# Bark collar while in crate?



## bellarose (Apr 7, 2014)

My 3 month old yellow lab is starting to do great in the crate. She used to bark multiple times through the night....but now sleeps till about 5am before needing to go out. She poops and pees right away and then I put her back in the crate with a kong and say goodnight. She will be quiet for about 5 mins and then she starts with the whining and then barking. Some days she will bark non stop till we get up....other days she will bark for 10-15 mins and stop. On the days she barks non stop, she will wake up my entire family. Which is hard with a very young child. This morning was an off day and she went out at 3:45am and barked until she finally woke up my daughter at 5:30am. 
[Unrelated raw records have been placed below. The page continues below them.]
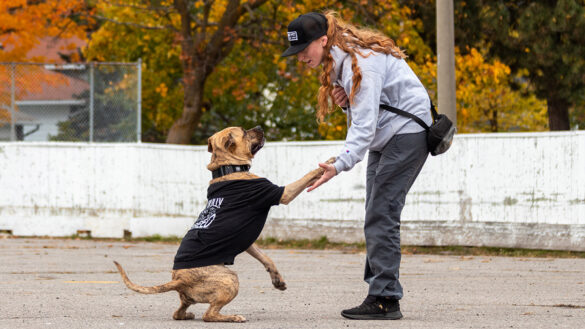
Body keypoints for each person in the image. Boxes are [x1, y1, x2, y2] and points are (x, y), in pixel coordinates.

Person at [281, 11, 432, 320]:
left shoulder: (359, 61)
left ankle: (385, 298)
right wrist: (346, 102)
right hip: (388, 135)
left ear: (323, 41)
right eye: (295, 53)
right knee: (376, 212)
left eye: (303, 50)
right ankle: (380, 291)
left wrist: (339, 164)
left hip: (407, 133)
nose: (300, 59)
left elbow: (364, 124)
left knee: (381, 211)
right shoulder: (343, 59)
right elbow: (368, 109)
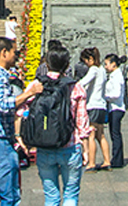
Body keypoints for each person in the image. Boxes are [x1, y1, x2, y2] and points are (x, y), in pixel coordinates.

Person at [0, 37, 43, 206]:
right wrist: (28, 93)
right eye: (14, 52)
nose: (16, 56)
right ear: (4, 53)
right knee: (9, 197)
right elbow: (4, 104)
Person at [32, 45, 91, 206]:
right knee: (71, 194)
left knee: (51, 196)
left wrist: (24, 137)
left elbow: (24, 111)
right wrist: (86, 148)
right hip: (70, 146)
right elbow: (82, 121)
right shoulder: (74, 86)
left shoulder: (37, 85)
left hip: (44, 146)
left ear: (47, 64)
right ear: (67, 65)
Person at [79, 47, 110, 170]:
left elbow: (83, 82)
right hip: (101, 106)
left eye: (85, 60)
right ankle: (107, 160)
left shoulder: (94, 69)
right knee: (100, 135)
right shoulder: (102, 69)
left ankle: (91, 163)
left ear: (90, 59)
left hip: (93, 105)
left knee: (91, 135)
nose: (85, 63)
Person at [103, 53, 126, 168]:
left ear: (113, 64)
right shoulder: (114, 75)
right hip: (114, 107)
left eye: (107, 64)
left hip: (116, 107)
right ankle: (117, 158)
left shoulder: (117, 76)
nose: (106, 67)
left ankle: (117, 159)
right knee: (114, 133)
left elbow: (116, 94)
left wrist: (106, 97)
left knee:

I want to get her a bark collar because I honestly don't know what else to do. I understand that we have to ignore her in order for her to stop. And I am doing that. But when she is waking up my daughter and that effects the rest of day for everyone, its very hard. Is it bad to have a bark collar on her when she is in the crate? I don't want to have her associate the collar with the crate. 

Any other suggestions??


----------



## Shell (Oct 19, 2009)

A 3 month old dog is a baby. A bark collar is a very harsh correction for a baby who is wanting attention. It could easily backfire not just in her hating the crate but in generalized aggression issues at this point. Electronic collars have their uses but they are on the higher end of aversives (punishments) and their use and timing needs to be carefully considered. 
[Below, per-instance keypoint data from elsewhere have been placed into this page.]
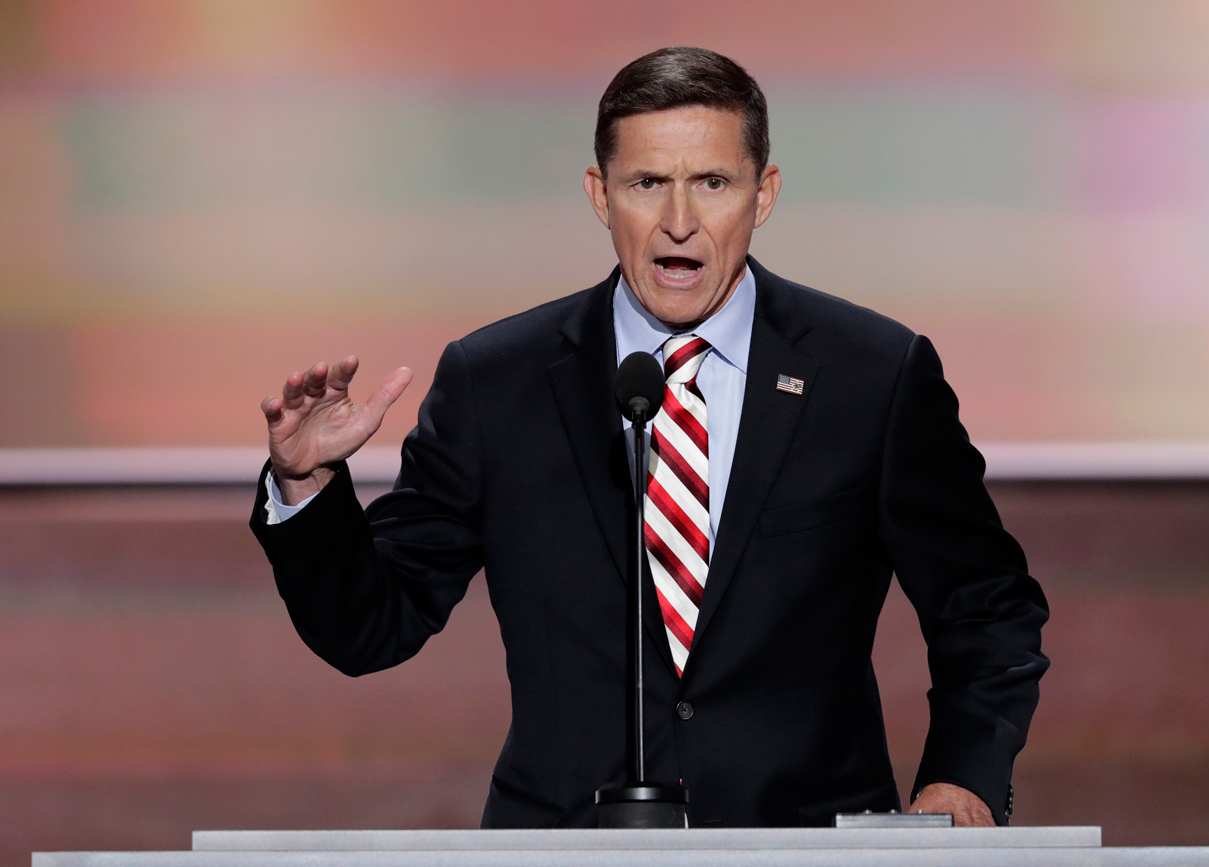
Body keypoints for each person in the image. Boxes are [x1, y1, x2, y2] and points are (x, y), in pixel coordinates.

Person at [251, 46, 1048, 829]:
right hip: (566, 849)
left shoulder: (871, 374)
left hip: (804, 847)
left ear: (762, 193)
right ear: (601, 194)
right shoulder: (498, 382)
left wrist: (961, 778)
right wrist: (308, 486)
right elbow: (371, 628)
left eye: (712, 183)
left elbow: (985, 605)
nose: (678, 223)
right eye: (647, 183)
I would start with things like covering the crate, placing the crate closer to your room or in your room, providing a middle of the night bathroom break so she isn't waking up at 5:30 am. If you give her a potty break at 1 or 2 am, she is more likely to then settle back into a deeper sleep until 7 am or so. Sometimes you just have to suffer for a few days until the pup realizes that barking doesn't work, maybe try this over a weekend. No attention at all (after the very business like potty break with no excitement or extra attention) and let her bark it out.


----------



## Greater Swiss (Jun 7, 2011)

I completely agree with Shell, a bark collar is excessive for a 3 month old puppy, it certainly IS a baby. 



bellarose said:


> Some days she will bark non stop till we get up...


 That is part of the problem....you get up. The more often you get up, the more likely she will keep barking until you get up, she wants attention, and if barking gets her that then she'll keep barking. Yes it is annoying, yes it ruins everybody's day, but it isn't forever, but after a time it WILL stop, and eventually, you might get a little bark, or a wimper rather than barking every night, then it'll stop all together. Pretty much all of us have dealt with this, the puppy barking forever at night (there are a few lucky exceptions, I know I wasn't one). Like Shell said, keep the crate closer to you, even next to the bed for a while, cover it (at least the sides and back), and get up for a potty break before she is desperately barking or whining to tell you she needs to go. A bark collar is really not appropriate in this case.


----------



## Kyllobernese (Feb 5, 2008)

It will be harder now that she has found she gets results by barking but that is what you have to do. It might help if, like Shell suggested, take her out for a potty break around 2 or 3 am and put her back in the crate. Just the change in routine might help as it is dark out so she might not be as likely to think it is time to get up for the day.

I got Kris at 11 weeks and the first night she complained a lot but I just rolled over and ignored it. I did get up at least once in the night to take her outside and did that for at least another couple of weeks before she would sleep all night.


----------



## Chichan (Apr 1, 2014)

My 3 month old sleep through the night and here's what I do:

1. Take away food 2 hours before bedtime, no food no poop.
2. Play with him and wear him out before bed so that he's begging to go sleep in his crate.
3. NEVER EVER go to him if he is whining. If you think it's a potty thing wait until he's been quiet for a few minutes before going.
4. Don't expect him to be in the crate for more than 8 hours. He goes in at 10pm and is up at 6am.
5. If you want to sleep in on a weekend, let him out to go potty, fill a kong with kibble and put both the kong and a few toys back in with him.

*it's spring so the sun is up earlier. You could try making sure the area where his crate is will be blocked off from the sun.


----------